- Active: July 1779 – 1783
- Disbanded: 1783
- Country: Kingdom of Great Britain
- Branch: British Army
- Type: Infantry
- Size: 900
- Engagements: American Revolutionary War

Commanders
- Colonel: Thomas Keating (1779–1783)
- Lieutenant-Colonels: Sir Alexander Leith (1779–1780) Henry Phipps (1780–1782) William Gardiner (1782–1783) Charles Gunter Legge (1783)

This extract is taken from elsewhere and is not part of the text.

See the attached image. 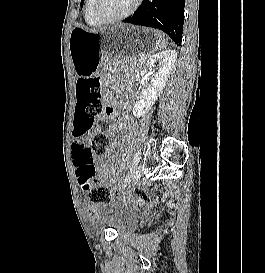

= 88th Regiment of Foot (1779) =

The 88th Regiment of Foot was an infantry regiment in the British Army from 1779 to 1783, formed during the American Revolutionary War. It was raised in Worcestershire under Colonel Thomas Keating and saw service in Jamaica. It was disbanded in England in 1783 at the end of the war.

==History==
The 88th Regiment of Foot was an infantry regiment raised by Lieutenant Thomas Keating, a half pay officer from the 42nd Regiment of Foot, in July 1779. Keating became the regiment's first and only colonel on 12 October, at the time of which the regiment was 762 men strong. (Note: Keating's colonelcy was only a temporary rank, and he continued to be a substantive lieutenant.) Sir Alexander Leith was assigned as the regiment's lieutenant-colonel, with seven captains, a chaplain and an adjutant under him.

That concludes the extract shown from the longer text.